Mr. Marin says North Americans won't equate being thin with being healthy until enough of them spurn fast food and rediscover walking as a means of transportation. But the aging population's desire to stay young could speed the process.

“People are postponing their lives longer,” he says. “I think that's how you look young is by being skinny.”

It's a rationale that works for Mr. Hylton, the Ports exec who dropped 30 pounds.

While he was back in Toronto, he ran into an old friend who could hardly believe his eyes. “You're like Dorian Gray – you keep getting younger,” he said. “Man, you look fantastic.”

At 42, Mr. Hylton gets his motivation by considering the alternative.

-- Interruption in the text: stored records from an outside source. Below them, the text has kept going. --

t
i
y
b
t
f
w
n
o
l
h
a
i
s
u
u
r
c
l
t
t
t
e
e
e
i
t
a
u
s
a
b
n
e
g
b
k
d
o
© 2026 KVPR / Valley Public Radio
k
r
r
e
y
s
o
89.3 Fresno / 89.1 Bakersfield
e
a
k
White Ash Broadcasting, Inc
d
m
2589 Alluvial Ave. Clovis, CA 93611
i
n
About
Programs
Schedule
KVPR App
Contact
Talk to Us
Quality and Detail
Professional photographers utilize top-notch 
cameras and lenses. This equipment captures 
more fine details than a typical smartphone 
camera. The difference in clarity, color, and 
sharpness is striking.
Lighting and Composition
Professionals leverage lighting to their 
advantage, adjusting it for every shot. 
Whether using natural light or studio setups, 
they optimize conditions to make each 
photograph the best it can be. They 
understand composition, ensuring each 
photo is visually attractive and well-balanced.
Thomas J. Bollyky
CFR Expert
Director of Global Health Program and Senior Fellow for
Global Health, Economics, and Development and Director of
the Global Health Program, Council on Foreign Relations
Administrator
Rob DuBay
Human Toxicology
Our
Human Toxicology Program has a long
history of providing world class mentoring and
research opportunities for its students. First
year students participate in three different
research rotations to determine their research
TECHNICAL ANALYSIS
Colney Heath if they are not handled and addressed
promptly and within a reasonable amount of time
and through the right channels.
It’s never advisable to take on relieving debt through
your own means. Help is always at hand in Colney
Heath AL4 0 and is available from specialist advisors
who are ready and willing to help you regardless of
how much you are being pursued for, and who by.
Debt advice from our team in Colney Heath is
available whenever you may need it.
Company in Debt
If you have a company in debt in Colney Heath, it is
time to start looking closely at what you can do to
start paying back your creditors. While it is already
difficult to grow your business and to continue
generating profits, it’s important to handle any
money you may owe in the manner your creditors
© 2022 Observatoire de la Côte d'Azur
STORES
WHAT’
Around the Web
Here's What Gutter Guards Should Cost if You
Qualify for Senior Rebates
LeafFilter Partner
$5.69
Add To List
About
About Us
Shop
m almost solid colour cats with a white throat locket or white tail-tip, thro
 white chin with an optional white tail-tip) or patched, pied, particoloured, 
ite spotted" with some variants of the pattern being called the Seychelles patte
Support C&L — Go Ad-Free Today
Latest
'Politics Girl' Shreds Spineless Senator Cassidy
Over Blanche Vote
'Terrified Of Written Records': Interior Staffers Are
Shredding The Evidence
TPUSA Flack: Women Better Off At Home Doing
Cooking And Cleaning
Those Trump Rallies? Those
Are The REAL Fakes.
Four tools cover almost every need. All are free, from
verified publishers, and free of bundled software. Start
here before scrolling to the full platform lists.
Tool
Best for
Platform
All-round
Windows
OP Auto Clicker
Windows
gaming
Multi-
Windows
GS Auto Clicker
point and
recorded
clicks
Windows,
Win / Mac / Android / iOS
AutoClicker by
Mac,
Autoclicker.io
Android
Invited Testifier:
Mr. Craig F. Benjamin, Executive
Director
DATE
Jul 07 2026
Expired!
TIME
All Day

“I see these guys from high school that look like a freakin' heart attack waiting to happen,” he says, “and I'm single and I intend on having more children [he has a 10-year-old son] and I want to be able to run around behind them.”

With that in mind, he sticks to his daily regimen and refuses to let down his dietary guard. When tempted by forbidden foods, he thinks: “I didn't run for you this morning.”

He has also invested in a new wardrobe. “One day, I just emptied my closet, literally every single piece,” he says. “It means that this will not be temporary; this is the way it's going to be.”

An expensive incentive to keep the weight off, but his new suits don't have enough room for deep pockets anyway.

Amy Verner is a style reporter with The Globe and Mail.